Work request: Taking the line with "14: (240, 311)" as the first and the line with "41: (659, 253)" as the last, set down the lines below exactly, pictures excluded.
________________________
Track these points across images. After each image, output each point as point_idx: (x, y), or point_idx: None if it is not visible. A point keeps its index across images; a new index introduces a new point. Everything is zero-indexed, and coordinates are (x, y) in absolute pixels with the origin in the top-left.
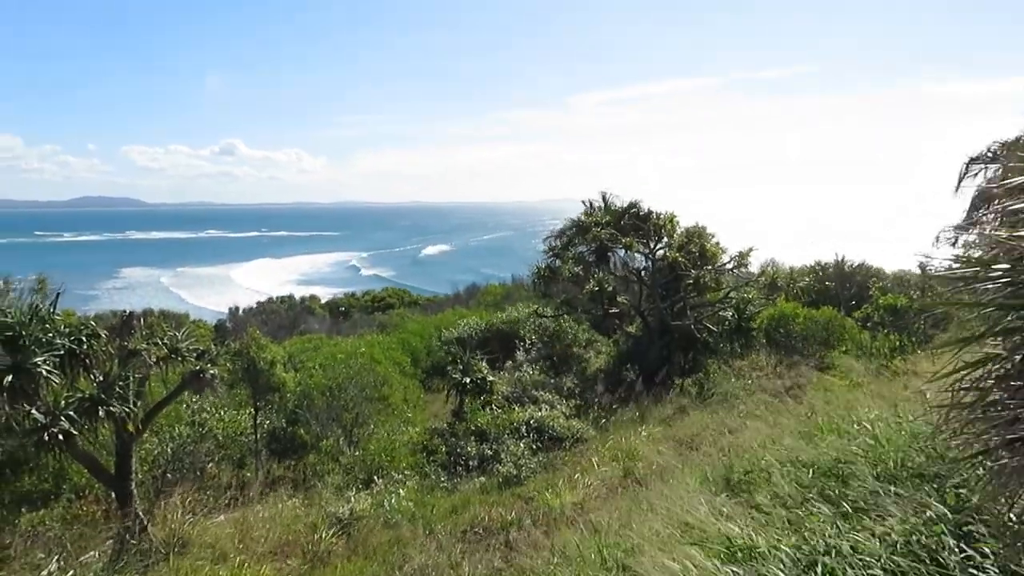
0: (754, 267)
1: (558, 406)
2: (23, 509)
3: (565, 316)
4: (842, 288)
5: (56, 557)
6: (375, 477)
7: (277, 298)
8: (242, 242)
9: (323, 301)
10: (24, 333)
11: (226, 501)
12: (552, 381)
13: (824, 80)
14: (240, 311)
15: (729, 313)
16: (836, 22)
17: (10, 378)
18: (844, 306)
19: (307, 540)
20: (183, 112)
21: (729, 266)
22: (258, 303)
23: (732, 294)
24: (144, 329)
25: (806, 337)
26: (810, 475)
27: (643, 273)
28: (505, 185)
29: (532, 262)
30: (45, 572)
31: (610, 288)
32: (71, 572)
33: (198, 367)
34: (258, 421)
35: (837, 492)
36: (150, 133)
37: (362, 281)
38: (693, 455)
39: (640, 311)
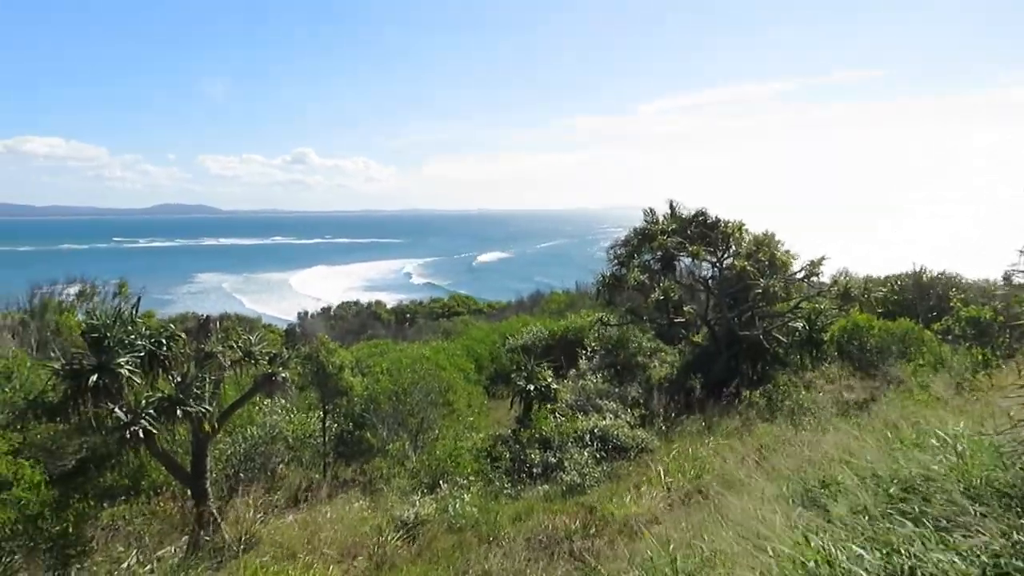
0: (826, 276)
1: (622, 415)
2: (105, 504)
3: (630, 324)
4: (920, 299)
5: (135, 551)
6: (440, 482)
7: (345, 304)
8: (306, 249)
9: (389, 307)
10: (109, 335)
11: (295, 502)
12: (616, 390)
13: (895, 85)
14: (309, 316)
15: (800, 324)
16: (906, 23)
17: (95, 378)
18: (923, 318)
19: (373, 542)
20: (257, 122)
21: (800, 275)
22: (325, 308)
23: (803, 304)
24: (220, 333)
25: (881, 350)
26: (890, 490)
27: (710, 282)
28: (569, 192)
29: (587, 270)
30: (125, 565)
31: (676, 297)
32: (148, 566)
33: (270, 370)
34: (326, 424)
35: (919, 509)
36: (226, 143)
37: (415, 288)
38: (763, 468)
39: (707, 320)
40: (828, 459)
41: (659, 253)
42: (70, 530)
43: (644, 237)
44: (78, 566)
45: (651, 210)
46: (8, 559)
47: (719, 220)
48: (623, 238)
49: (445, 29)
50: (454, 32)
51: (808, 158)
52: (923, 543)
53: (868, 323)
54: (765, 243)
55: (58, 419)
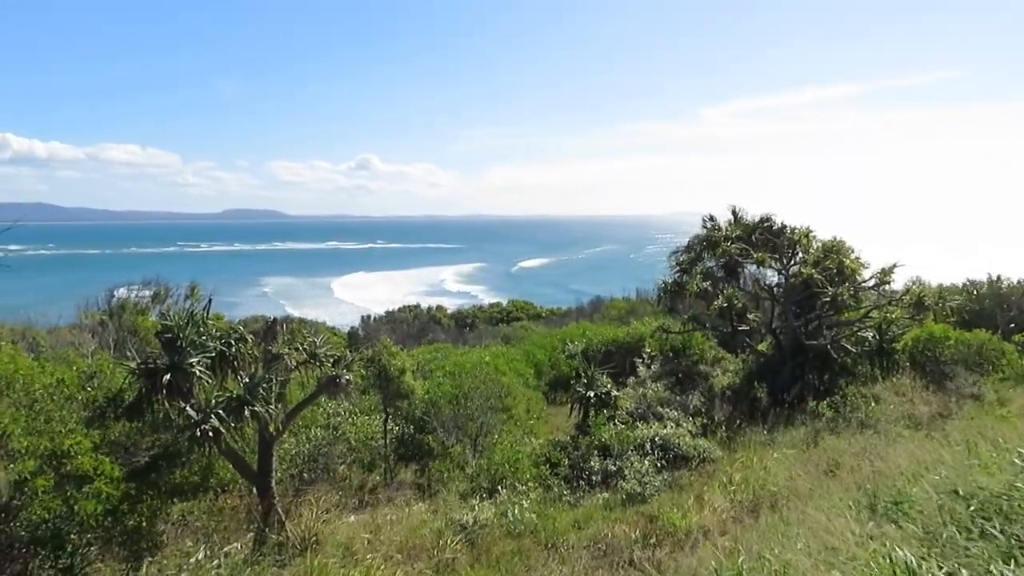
________________________
Exercise answer:
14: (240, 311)
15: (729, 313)
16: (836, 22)
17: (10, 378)
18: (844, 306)
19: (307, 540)
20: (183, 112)
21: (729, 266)
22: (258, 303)
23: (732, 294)
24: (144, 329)
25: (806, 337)
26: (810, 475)
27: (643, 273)
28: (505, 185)
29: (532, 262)
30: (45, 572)
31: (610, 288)
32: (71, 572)
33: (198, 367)
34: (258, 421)
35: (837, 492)
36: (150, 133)
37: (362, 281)
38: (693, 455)
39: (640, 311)
0: (826, 276)
1: (622, 415)
2: (105, 504)
3: (630, 324)
4: (920, 299)
5: (135, 551)
6: (440, 482)
7: (345, 304)
8: (306, 249)
9: (389, 307)
10: (109, 335)
11: (295, 502)
12: (616, 390)
13: (895, 85)
14: (309, 316)
15: (800, 324)
16: (906, 23)
17: (95, 378)
18: (923, 318)
19: (373, 542)
20: (257, 122)
21: (800, 275)
22: (325, 308)
23: (803, 304)
24: (220, 333)
25: (881, 350)
26: (890, 490)
27: (710, 282)
28: (569, 192)
29: (587, 270)
30: (125, 565)
31: (676, 297)
32: (148, 566)
33: (270, 370)
34: (326, 424)
35: (919, 509)
36: (226, 143)
37: (415, 288)
38: (763, 468)
39: (707, 320)
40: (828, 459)
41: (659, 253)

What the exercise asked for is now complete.